A recent letter sent to the Forest Service represents the latest attempt by the Caja del Rio coalition to block construction of a proposed transmission line to boost power to Los Alamos National Laboratory, which federal officials say is needed because the two lines that currently supply power to the lab are overloaded and will reach capacity by 2027.

“It’s a bit like sounding the alarm,” said Reyes DeVore, a member of the Jemez Pueblo.

The transmission line would include power poles and a 100-foot-wide strip as it travels from the lab through White Rock Canyon, south across the Caja del Rio plateau, and then east through the Santa Fe National Forest to a substation.

DeVore, program director for the Pueblo Action Alliance, is among those who signed the letter to the Forest Service urging the agency to persuade the National Nuclear Security Administration to withdraw the proposal.

“We also have a strong feeling that perhaps part of the reason they are not communicating what the next steps are is because they may be ignoring all of the opposition that is coming from tribal leaders, community stakeholders, communities that are also impacted by LANL’s harmful legacy,” DeVore said.

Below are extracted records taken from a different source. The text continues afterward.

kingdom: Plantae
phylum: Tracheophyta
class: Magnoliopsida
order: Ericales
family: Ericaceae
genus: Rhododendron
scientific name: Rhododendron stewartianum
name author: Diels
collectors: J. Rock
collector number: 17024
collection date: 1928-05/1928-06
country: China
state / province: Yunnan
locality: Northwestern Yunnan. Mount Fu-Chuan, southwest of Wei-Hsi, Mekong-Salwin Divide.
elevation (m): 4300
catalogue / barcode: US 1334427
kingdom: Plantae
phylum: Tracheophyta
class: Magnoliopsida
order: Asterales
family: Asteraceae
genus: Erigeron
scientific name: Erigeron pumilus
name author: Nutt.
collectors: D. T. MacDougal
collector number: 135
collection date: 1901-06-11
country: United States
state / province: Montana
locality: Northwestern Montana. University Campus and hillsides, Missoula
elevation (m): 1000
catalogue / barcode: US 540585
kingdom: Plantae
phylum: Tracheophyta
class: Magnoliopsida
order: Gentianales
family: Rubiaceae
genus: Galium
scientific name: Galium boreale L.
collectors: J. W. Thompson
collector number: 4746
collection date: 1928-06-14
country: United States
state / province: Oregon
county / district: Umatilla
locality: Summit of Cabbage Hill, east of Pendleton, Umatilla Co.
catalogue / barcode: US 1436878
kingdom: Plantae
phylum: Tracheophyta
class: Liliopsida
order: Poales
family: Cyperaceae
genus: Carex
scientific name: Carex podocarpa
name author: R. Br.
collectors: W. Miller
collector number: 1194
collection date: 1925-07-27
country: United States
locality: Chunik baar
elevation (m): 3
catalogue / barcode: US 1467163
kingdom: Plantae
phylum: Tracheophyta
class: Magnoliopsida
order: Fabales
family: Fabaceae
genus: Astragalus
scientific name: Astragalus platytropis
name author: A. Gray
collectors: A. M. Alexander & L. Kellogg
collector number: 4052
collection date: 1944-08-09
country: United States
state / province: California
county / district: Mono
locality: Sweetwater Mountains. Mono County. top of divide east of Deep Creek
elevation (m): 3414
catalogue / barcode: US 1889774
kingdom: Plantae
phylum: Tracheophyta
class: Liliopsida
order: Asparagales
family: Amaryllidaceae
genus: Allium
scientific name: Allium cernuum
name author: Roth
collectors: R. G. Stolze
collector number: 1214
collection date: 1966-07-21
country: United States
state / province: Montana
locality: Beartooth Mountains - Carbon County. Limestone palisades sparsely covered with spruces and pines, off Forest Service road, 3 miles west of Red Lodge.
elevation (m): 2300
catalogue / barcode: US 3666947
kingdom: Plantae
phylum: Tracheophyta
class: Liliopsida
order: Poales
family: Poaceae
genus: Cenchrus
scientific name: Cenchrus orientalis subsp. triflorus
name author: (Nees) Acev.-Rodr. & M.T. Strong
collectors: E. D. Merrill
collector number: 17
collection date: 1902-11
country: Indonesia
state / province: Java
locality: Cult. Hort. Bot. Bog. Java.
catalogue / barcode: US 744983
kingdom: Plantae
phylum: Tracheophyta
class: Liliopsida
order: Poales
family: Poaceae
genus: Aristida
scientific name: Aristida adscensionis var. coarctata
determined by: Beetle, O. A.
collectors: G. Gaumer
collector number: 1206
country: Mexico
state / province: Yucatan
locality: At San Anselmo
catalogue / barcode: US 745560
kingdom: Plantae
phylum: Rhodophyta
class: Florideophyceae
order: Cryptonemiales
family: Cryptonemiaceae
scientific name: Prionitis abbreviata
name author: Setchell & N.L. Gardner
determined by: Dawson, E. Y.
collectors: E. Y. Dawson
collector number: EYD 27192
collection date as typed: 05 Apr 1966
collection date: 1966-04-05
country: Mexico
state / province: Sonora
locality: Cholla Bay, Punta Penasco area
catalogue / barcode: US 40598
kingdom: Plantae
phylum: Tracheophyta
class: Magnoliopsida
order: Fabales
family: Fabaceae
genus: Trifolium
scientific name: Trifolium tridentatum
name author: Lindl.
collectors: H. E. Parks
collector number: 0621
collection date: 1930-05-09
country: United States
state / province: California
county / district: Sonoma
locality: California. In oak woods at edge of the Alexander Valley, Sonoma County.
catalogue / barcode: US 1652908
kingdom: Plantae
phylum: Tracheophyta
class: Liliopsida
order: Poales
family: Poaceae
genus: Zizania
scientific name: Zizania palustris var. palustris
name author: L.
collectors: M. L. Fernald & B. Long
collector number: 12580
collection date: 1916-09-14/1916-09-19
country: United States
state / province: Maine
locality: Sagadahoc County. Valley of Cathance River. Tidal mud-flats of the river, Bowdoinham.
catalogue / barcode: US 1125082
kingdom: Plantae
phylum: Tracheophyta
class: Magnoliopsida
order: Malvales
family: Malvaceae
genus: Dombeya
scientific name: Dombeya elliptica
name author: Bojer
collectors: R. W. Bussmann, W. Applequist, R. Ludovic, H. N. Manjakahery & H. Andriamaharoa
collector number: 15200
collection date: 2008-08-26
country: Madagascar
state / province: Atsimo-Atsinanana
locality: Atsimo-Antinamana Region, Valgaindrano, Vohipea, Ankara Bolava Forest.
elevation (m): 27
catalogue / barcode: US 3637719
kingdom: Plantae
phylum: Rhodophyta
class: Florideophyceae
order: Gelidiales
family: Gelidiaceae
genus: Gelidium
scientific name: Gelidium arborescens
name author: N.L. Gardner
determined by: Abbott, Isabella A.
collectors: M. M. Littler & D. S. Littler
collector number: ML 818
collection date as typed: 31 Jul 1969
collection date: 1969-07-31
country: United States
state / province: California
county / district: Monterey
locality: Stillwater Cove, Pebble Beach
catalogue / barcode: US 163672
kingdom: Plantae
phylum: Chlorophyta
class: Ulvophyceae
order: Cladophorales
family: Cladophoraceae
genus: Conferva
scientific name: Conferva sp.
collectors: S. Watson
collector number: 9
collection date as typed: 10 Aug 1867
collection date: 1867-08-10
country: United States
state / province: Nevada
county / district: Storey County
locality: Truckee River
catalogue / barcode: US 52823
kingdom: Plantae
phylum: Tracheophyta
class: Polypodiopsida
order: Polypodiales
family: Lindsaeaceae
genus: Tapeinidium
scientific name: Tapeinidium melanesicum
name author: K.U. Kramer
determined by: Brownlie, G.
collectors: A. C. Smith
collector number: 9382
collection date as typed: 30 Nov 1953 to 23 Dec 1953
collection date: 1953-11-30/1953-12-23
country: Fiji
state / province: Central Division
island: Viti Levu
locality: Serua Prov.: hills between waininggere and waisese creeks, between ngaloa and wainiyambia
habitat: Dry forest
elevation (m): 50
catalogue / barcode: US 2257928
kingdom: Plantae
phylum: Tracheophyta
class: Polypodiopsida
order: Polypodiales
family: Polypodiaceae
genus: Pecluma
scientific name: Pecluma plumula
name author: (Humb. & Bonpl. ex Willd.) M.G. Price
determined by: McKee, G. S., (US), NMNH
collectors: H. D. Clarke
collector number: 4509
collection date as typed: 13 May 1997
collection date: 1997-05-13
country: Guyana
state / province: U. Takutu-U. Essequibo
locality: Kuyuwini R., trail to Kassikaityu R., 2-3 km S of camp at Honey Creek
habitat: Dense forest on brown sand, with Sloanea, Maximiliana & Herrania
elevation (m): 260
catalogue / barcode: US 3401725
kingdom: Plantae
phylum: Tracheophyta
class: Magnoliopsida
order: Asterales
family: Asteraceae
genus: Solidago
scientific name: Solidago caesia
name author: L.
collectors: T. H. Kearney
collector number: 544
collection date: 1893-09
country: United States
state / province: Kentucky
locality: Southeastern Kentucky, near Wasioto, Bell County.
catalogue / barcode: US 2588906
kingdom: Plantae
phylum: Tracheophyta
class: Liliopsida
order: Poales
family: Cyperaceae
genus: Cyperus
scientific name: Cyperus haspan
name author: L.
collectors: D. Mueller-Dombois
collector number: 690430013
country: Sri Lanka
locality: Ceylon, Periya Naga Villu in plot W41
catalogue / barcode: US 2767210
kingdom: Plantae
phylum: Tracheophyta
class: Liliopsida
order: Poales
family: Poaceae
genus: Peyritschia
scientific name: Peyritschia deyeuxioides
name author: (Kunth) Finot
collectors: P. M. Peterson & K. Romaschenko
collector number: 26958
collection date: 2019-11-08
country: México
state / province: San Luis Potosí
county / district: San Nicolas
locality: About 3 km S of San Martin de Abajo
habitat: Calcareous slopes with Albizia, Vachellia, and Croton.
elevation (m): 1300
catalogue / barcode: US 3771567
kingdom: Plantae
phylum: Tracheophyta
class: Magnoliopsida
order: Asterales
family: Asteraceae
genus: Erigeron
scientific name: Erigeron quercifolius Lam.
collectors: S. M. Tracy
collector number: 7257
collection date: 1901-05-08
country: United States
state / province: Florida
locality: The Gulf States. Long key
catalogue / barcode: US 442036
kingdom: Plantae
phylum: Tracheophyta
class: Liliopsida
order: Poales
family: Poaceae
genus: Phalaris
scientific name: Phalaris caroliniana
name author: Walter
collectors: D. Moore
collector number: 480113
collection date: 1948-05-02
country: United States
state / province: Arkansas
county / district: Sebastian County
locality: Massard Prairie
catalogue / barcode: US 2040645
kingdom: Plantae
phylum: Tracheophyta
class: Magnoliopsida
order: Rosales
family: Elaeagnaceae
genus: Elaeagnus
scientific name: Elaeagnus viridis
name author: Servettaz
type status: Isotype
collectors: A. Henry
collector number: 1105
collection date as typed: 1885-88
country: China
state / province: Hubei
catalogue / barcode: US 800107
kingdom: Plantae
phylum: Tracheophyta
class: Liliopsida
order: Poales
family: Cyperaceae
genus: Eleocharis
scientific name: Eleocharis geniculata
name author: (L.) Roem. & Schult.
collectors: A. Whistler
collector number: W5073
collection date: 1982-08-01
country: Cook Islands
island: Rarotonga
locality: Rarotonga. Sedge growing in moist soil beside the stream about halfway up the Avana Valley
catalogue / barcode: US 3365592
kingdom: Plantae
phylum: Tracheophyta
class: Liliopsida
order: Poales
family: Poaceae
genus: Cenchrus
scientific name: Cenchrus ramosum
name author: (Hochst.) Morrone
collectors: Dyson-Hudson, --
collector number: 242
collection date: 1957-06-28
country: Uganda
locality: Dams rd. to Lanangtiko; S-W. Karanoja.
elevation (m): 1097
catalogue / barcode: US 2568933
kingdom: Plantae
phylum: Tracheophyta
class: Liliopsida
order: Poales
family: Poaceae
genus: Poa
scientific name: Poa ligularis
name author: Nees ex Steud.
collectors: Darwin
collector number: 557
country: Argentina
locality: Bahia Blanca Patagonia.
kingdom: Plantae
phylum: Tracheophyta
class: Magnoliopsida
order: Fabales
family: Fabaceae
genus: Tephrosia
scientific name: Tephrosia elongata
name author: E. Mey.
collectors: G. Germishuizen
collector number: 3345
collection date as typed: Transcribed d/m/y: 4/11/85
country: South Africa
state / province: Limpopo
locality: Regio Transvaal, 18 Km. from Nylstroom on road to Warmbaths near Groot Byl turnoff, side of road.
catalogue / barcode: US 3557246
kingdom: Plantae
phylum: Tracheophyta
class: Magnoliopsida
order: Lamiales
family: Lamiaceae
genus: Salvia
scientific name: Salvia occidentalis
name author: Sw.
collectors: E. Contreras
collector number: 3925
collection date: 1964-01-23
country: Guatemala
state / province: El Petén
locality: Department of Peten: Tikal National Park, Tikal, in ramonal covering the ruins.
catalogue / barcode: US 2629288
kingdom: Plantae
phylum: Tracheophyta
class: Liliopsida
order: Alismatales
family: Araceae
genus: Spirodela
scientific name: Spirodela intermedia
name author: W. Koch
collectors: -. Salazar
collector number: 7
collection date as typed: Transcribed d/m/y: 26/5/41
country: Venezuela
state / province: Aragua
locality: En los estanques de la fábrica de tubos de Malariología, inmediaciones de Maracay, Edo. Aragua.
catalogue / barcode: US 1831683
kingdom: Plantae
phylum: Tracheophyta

The letter quotes Tesuque Pueblo Governor Milton Herrera as saying, “We oppose the proposal and will always oppose it.”

Toni Chiri, a public affairs specialist at the National Nuclear Security Administration’s Los Alamos field office, wrote in an email that “most of the proposed new transmission line would encompass existing transmission corridors or roads, minimizing impacts to the landscape” and that “there would be no impacts to private property or tribal lands.”

But some environmentalists, civil society groups and indigenous rights advocates argue otherwise: maintaining them would damage culturally and ecologically important land.

“The proposed … project will cut a massive new electrical corridor through the heart of the Caja del Rio and create a new swath of destruction through undeveloped parts of the Caja, including the Caja del Rio Cultural and Wildlife Special Management Area (the Santa Fe National Forest),” the letter states. “Heavy trucks and machinery from this project will threaten western burrowing owls, pinyon jays, the Tesuque elk herd, and other sensitive wildlife species.”

The U.S. Department of Energy, National Nuclear Safety Administration, Forest Service and Bureau of Land Management were all involved in planning the route and mitigating impacts. The Energy Department released a 207-page draft environmental impact assessment of the project in November.

The Caja del Rio coalition said it had collected 23,215 public comments against the planned transmission line.

“There have been several intensive public engagements, beginning with the public planning for the EA in May 2021. We have paid particular attention to engaging local pueblos. We value the input we received through these processes and have adapted our approach accordingly,” Chiri wrote.

“Los Alamos National Laboratory is home to world-class supercomputers and other advanced technologies that enable the laboratory’s national security mission and advance cutting-edge scientific research,” Chiri continued.

According to the LANL website, the Department of Energy and NNSA, along with several other agencies, are preparing a final environmental impact assessment, which will include public comment.

“NNSA’s review of the final environmental impact assessment is ongoing. When the review is complete, NNSA will announce its decision in early 2025 whether to issue a finding of no significant environmental impact or prepare an environmental impact statement,” Chiri wrote. “We will consider objections raised during the Forest Service’s appeal period in making our decision.”

The coalition’s letter was signed by three local officials: Santa Fe County Commissioners Anna Hansen and Hank Hughes, and former Santa Fe City Councilman Carmichael Dominguez. At a town hall meeting at the Hilton Santa Fe Buffalo Thunder in July, Hansen called the proposal “unworkable.”

Numerous speakers at the town hall sharply criticized the proposal for the power line and received great applause. Several dozen people also spoke out against the project at a public meeting in January.

“It’s a little disappointing to hear just silence after the town hall meeting,” DeVore said. “We didn’t receive an immediate response from the NNSA regarding the required environmental impact assessment.”